At the same time, any agreement would have to be shared with Parliament and people at some time; it would be worse if the suggested deal is discarded for lack of public support. Kashmir is not the same thing as the nuclear deal. It is a highly emotional and politicised issue on which all Indians have definite views and which impinges on our sovereignty and territorial integrity. The nuclear agreement, when all is said and done, did not get the aam aadmi involved to any significant extent and was difficult for most people to fully comprehend.

There is more to foreign policy than U.N. or IAEA. Of equal or more importance from the national interest perspective are the negotiations on climate change and the Doha round of WTO. The outcome of these negotiations will have an impact on India’s security for decades to come. Even close allies of the U.S., members of the EU, do not fight shy of taking the American corporations to court in WTO when hard interests involving jobs and security for their peoples are on the line. The Indian government has so far been resisting American and other pressure on the relevant forums and has refused to agree to any proposal which will adversely affect either our right to develop or the interests of our farmers.

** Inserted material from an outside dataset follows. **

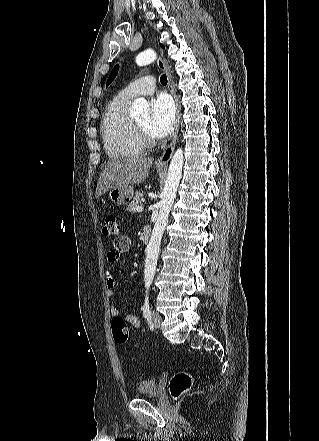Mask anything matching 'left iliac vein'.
<instances>
[{"instance_id": "4c4485c4", "label": "left iliac vein", "mask_w": 319, "mask_h": 441, "mask_svg": "<svg viewBox=\"0 0 319 441\" xmlns=\"http://www.w3.org/2000/svg\"><path fill=\"white\" fill-rule=\"evenodd\" d=\"M151 322L155 328H159L162 322V318L158 312L153 311L151 314Z\"/></svg>"}]
</instances>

‘Independence’ in conducting foreign affairs is highly cherished by peoples. Nobody is happy when the government is perceived to be acting to accommodate the interests or demands of other governments. The perception might not necessarily be justified and might be influenced by propaganda by ideologues of various persuasions. It is always worthwhile for the government to invest heavily in educating public opinion about the rationale of its actions whenever there is a possibility of people drawing such perceptions.